Activity. Note how many lines in the entries contain the string "lebih", then give that number and nothing else.

Data section.
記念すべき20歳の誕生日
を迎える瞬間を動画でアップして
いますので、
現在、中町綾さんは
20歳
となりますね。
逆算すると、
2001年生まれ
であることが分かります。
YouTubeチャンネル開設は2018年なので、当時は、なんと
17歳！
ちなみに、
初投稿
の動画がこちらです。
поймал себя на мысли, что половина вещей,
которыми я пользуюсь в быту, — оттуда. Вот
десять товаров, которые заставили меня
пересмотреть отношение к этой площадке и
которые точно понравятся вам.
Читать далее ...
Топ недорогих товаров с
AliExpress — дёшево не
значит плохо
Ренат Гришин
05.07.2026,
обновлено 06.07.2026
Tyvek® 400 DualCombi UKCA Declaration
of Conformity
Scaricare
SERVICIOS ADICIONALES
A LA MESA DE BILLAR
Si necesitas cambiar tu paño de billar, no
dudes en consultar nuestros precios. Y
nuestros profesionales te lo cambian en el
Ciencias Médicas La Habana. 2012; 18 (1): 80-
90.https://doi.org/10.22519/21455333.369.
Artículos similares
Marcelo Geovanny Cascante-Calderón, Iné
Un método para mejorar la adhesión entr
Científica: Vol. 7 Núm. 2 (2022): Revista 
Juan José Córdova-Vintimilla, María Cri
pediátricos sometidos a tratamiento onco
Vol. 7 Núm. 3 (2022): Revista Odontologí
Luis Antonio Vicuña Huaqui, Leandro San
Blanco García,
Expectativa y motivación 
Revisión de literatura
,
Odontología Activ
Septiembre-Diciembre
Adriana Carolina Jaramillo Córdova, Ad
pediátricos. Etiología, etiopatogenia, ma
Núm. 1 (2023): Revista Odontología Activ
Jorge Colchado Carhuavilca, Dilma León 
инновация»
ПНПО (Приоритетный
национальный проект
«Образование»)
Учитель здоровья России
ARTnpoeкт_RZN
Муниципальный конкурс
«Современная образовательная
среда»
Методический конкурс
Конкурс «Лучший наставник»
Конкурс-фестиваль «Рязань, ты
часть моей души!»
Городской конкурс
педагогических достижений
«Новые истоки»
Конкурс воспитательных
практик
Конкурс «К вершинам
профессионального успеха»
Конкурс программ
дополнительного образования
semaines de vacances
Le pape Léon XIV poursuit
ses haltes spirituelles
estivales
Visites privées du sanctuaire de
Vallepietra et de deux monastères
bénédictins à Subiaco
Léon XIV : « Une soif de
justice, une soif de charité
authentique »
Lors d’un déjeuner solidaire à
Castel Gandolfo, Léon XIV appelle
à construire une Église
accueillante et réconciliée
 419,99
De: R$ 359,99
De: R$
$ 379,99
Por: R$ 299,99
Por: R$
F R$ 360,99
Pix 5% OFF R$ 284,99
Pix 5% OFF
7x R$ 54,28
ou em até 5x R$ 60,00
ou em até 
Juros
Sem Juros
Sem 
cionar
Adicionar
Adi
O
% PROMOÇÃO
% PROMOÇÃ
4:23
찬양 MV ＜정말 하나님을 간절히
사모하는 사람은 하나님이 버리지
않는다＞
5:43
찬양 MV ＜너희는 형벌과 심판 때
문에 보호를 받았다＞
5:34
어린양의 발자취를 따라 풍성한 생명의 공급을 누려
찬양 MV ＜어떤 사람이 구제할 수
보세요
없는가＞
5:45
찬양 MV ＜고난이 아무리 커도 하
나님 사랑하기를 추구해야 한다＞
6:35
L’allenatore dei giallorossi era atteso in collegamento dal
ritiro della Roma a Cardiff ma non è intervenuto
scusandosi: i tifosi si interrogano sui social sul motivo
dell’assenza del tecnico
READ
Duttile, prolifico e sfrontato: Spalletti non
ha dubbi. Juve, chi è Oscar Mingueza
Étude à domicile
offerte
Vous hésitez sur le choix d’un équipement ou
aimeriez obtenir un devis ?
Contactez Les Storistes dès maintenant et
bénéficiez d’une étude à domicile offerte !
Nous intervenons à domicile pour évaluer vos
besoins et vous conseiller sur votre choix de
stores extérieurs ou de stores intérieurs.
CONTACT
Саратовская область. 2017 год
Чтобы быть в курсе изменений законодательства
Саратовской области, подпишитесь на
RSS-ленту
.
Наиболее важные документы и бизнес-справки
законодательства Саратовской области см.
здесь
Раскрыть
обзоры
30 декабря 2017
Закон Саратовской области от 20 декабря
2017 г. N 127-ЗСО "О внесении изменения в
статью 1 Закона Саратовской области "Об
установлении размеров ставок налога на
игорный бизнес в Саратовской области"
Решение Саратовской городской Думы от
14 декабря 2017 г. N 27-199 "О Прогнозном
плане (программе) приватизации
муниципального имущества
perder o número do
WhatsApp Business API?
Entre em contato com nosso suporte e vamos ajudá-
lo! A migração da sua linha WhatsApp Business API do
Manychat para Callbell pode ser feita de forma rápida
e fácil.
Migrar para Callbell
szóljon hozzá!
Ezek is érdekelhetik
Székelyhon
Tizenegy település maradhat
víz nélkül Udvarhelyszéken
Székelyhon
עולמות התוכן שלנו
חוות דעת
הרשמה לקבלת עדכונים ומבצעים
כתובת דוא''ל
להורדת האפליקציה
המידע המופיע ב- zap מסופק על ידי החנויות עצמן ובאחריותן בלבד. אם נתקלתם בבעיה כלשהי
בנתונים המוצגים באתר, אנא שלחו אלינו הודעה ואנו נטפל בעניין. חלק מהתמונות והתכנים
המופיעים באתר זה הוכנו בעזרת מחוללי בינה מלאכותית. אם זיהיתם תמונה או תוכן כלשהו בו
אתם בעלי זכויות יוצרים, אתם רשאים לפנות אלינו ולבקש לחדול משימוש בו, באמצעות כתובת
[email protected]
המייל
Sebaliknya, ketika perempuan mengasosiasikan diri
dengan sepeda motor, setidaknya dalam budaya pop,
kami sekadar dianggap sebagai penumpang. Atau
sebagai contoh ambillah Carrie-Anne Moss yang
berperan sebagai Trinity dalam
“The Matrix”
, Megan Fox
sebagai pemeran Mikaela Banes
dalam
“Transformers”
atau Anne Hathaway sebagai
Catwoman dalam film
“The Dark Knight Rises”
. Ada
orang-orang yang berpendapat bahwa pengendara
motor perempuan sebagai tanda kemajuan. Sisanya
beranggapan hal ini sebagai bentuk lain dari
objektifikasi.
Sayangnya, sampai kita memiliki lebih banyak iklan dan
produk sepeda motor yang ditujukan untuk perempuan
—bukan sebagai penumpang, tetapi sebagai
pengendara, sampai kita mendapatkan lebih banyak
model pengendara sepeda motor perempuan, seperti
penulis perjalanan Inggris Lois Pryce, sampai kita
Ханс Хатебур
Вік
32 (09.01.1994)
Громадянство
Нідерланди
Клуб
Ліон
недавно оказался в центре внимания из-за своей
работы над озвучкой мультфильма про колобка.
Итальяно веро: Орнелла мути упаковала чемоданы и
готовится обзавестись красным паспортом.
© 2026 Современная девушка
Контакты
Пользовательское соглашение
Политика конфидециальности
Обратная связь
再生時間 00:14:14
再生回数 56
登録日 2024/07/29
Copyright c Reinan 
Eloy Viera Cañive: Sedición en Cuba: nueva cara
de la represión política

Expected answer. 2